There are many good technologies for doing so. We generally use the Metrics API by Coda Hale. Here is an example of HBase client throughput using an instrumented implementation of HTableInterface. The data is collected by the Metrics API and displayed with Graphite:
Different models, same logic
The same logic needs to be applied to both batch and stream processing despite the necessary differences in infrastructure. This is a challenge since the models speak very different languages: InputFormats describe an immutable and complete set of data, whereas event streams expose incremental changes without context.
It turns out the function is the only real commonality between them; simply taking a subset of input and returning useful output. So, our strategy is this:
Build all logic as a set of simple functions, then compose and coordinate those functions with higher-level processing libraries.
We use Storm to compose our realtime processing and Apache Crunch to compose our MapReduce jobs. Here are some lessons we have learned to apply this strategy effectively:
Minimize intermediate state
Persisting intermediate state can be expensive and creates complex relationships between moving parts. This is particularly true if a MapReduce job creates intermediate state used by realtime processing or vice versa. Instead, keep processing pipelines independent whenever possible and combine the results at the end.
Isolate processing models
Our MapReduce jobs are typically run on separate infrastructure than realtime processing to ensure expensive jobs do not saturate time-critical processing.

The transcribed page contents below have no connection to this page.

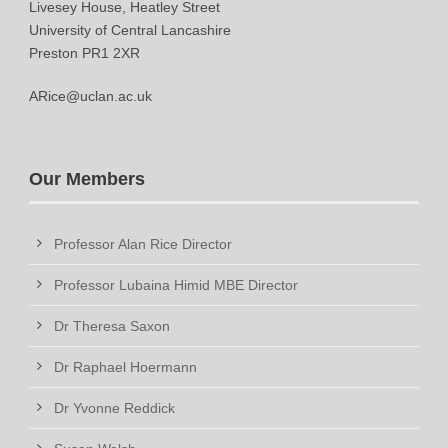
Livesey House, Heatley Street
University of Central Lancashire
Preston PR1 2XR
ARice@uclan.ac.uk
Our Members
Professor Alan Rice Director
Professor Lubaina Himid MBE Director
Dr Theresa Saxon
Dr Raphael Hoermann
Dr Yvonne Reddick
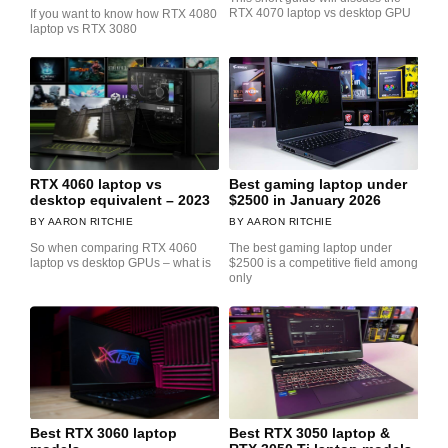
RTX 4070 laptop vs desktop GPU
If you want to know how RTX 4080
laptop vs RTX 3080
RTX 4060 laptop vs
Best gaming laptop under
desktop equivalent – 2023
$2500 in January 2026
AARON RITCHIE
AARON RITCHIE
So when comparing RTX 4060
The best gaming laptop under
laptop vs desktop GPUs – what is
$2500 is a competitive field among
only
Best RTX 3060 laptop
Best RTX 3050 laptop &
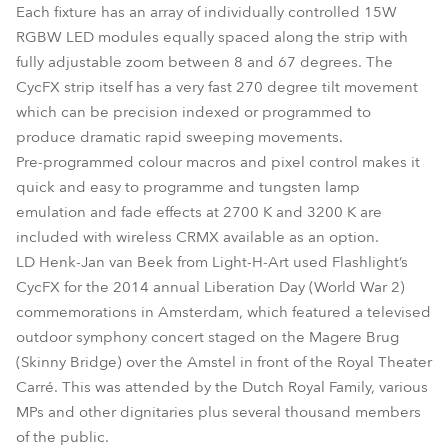
Each fixture has an array of individually controlled 15W
RGBW LED modules equally spaced along the strip with
fully adjustable zoom between 8 and 67 degrees. The
CycFX strip itself has a very fast 270 degree tilt movement
which can be precision indexed or programmed to
produce dramatic rapid sweeping movements.
Pre-programmed colour macros and pixel control makes it
quick and easy to programme and tungsten lamp
emulation and fade effects at 2700 K and 3200 K are
included with wireless CRMX available as an option.
LD Henk-Jan van Beek from Light-H-Art used Flashlight’s
CycFX for the 2014 annual Liberation Day (World War 2)
commemorations in Amsterdam, which featured a televised
outdoor symphony concert staged on the Magere Brug
(Skinny Bridge) over the Amstel in front of the Royal Theater
Carré. This was attended by the Dutch Royal Family, various
MPs and other dignitaries plus several thousand members
of the public.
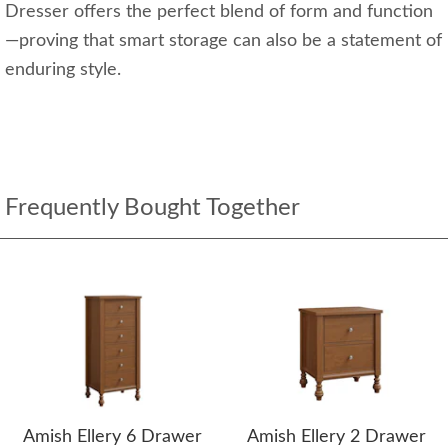
Dresser offers the perfect blend of form and function
—proving that smart storage can also be a statement of
enduring style.
Frequently Bought Together
Amish Ellery 6 Drawer
Amish Ellery 2 Drawer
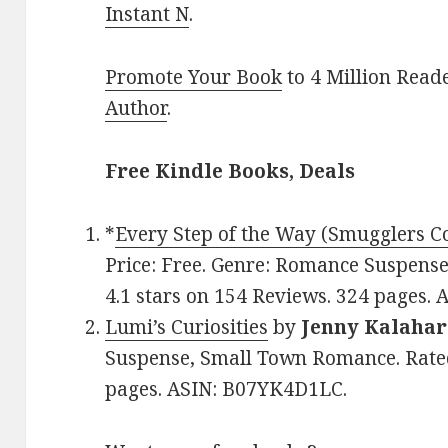
Instant N
.
Promote Your Book
to 4 Million Read
Author
.
Free Kindle Books, Deals
*
Every Step of the Way (Smugglers C
Price: Free. Genre: Romance Suspens
4.1 stars on 154 Reviews. 324 pages.
Lumi’s Curiosities
by
Jenny Kalahar
Suspense, Small Town Romance. Rated
pages. ASIN: B07YK4D1LC.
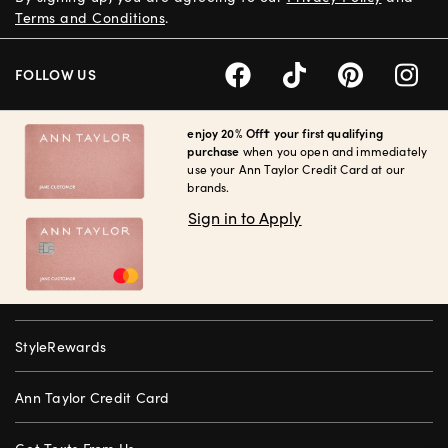
Terms and Conditions
.
FOLLOW US
enjoy 20% Off† your first qualifying
purchase
when you open and immediately
use your Ann Taylor Credit Card at our
brands.
Sign in to Apply
StyleRewards
Ann Taylor Credit Card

Be aware of the semantic differences in the processing models
A “join” in a MapReduce job sees all data, whereas a “join” in stream processing gets incremental subsets. If a function needs the full context to execute, that context must be externally loaded in the realtime processing system. In our case, external state is loaded from HBase and cached, but projects like Trident are now providing some aggregation facilities over storm as well.
The path forward
The patterns here have been successful but require significant scaffolding and infrastructure to bring together. Near-realtime processing demands over big data are bound to increase, which means there is an opportunity here; higher level abstractions should emerge. Similar to how tools like Crunch and Hive offer abstractions over MapReduce, it’s likely that similar primitives can express the patterns described here.
How these higher abstractions emerge remains to be seen, but there is one thing I’m sure of: it’s going to be fun.
I’d like to acknowledge key contributors to building this and related systems: Jason Bray, Ben Brown, Robert Farr, Preston Koprivica, Swarnim Kulkarni, Kyle McGovern, Andrew Olson, Mike Richards, Micah Whitacre, Greg Whitsitt, and others.